→ **SOURCE DOCUMENT**:

Are you talking about the 2MP ESP32-CAM modules? Those things are an order of magnitude worse when it comes to fps and perceptual image quality vs Arducam's offerings for the RPi. Also all sorts of specialized hardware like depth sensing cameras work out of the box with the RPi.

ESP32 can do both wifi and cameras in the same sense that I can run back to back marathons. I just gotta take a couple of naps at hotels along the way.


You can connect the esp32 to a proper camera, you don't just have to use the development board for it.

If you're just taking a picture and uploading it via wifi, you're better off doing it bare metal. It can do everything stated in OP's post. MIPI support isn't available until ESP-P4 though.


How can the esp32 be connected to a proper camera? All the RPi cameras as MIPI so what's an example of a compatible camera? Do you have to debayer and sharpen the image yourself? I've seen a lot of half-assed ISPs and they make good cameras look like crap


ESP32-P4 has MIPI support, which will support the wider variety of high-end ones, but there are a small selection of SPI cameras.

If you wanted something that's available now, you could use the STM32F4/F7 or the STM32MP1.

→ **WORK TO BE COMPLETED**: In the camera thread, which boards are suggested for someone who wants something available now?

→ **SOURCE DATA**:
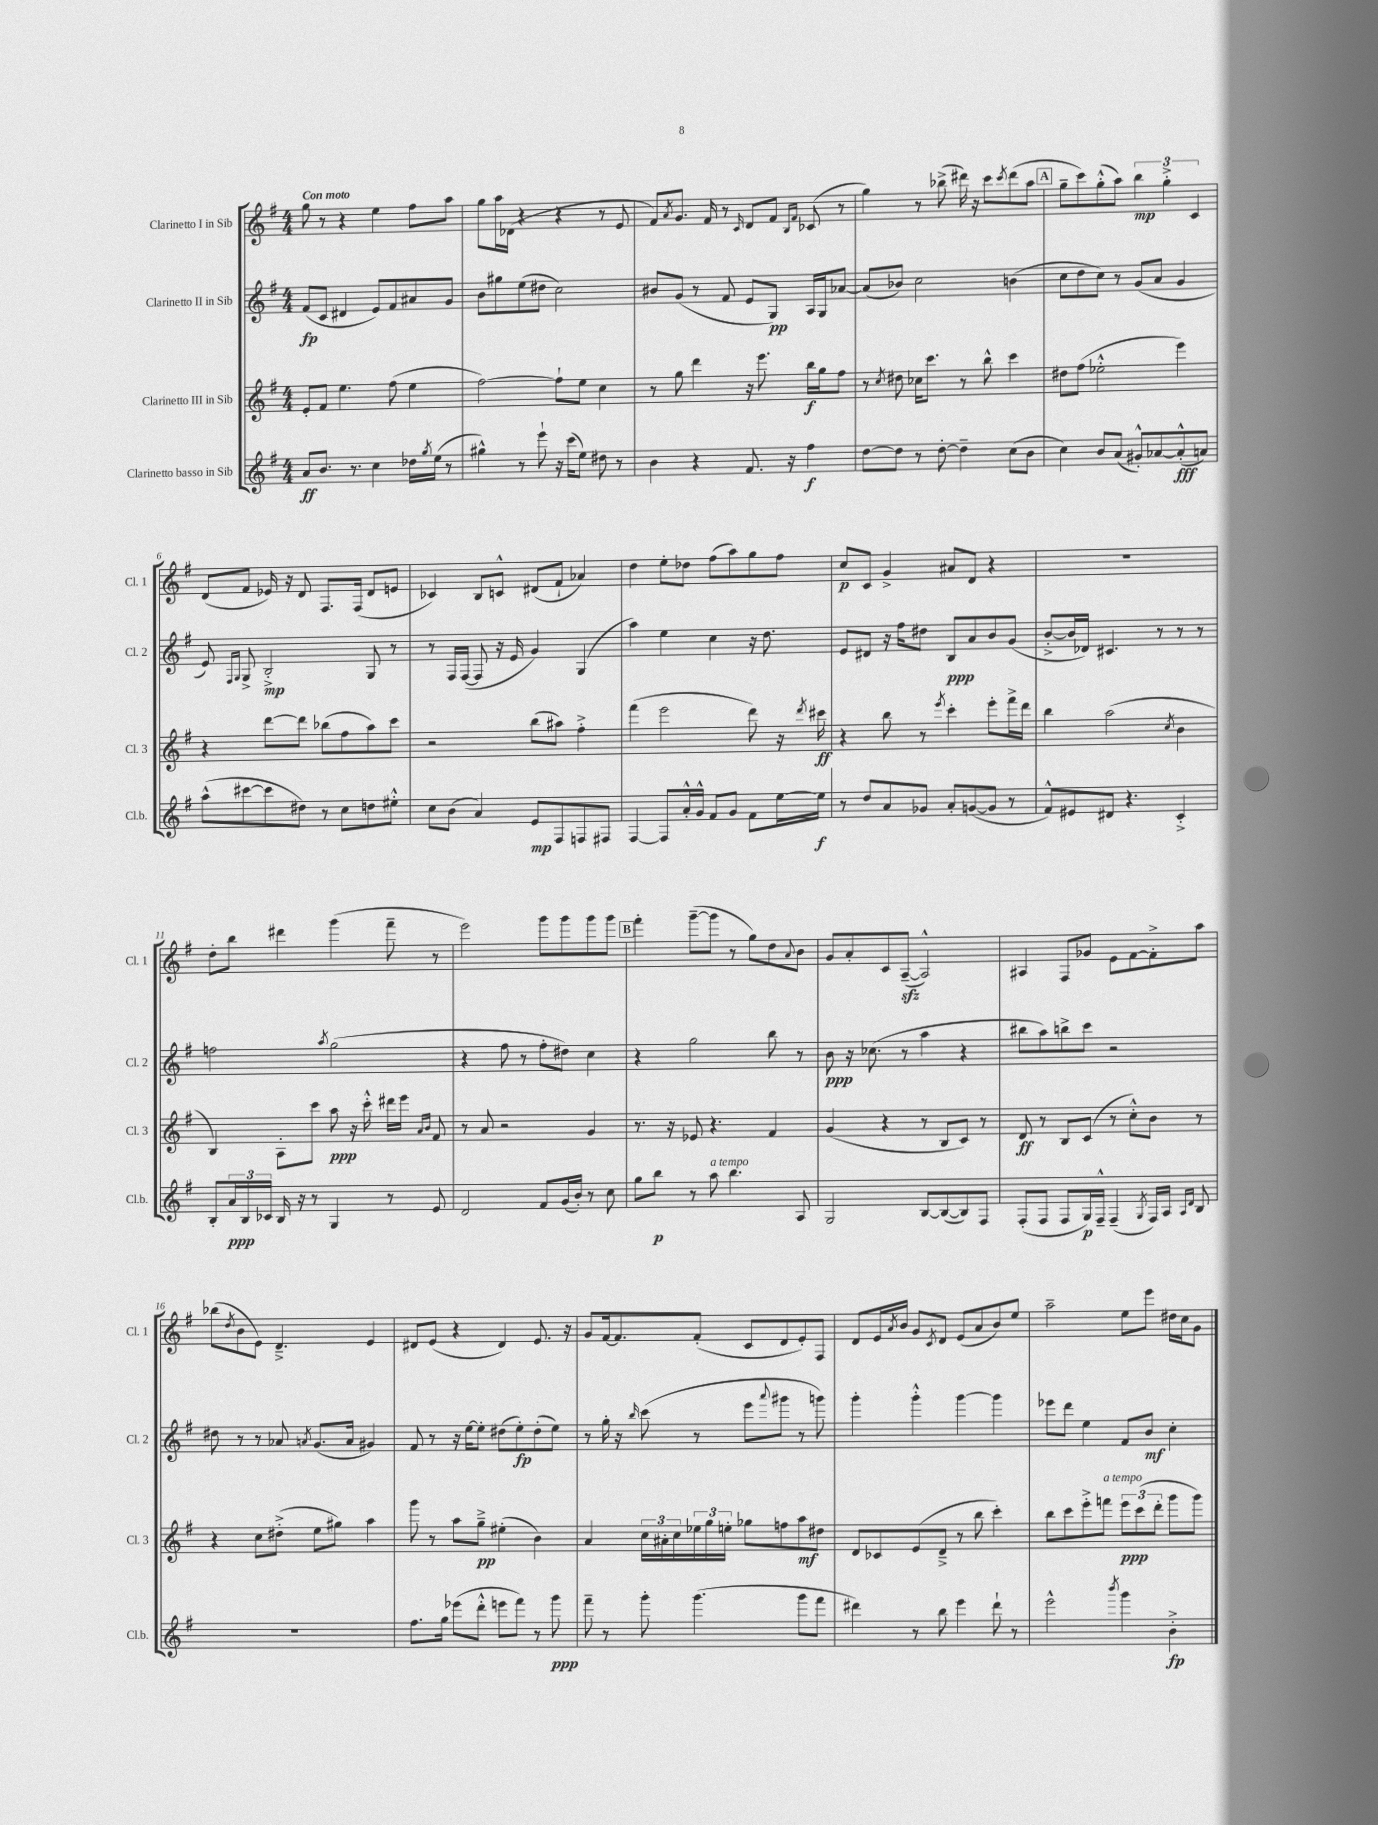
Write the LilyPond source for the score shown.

→ **ANSWER FOR THIS EXERCISE**: The STM32F4/F7 or the STM32MP1.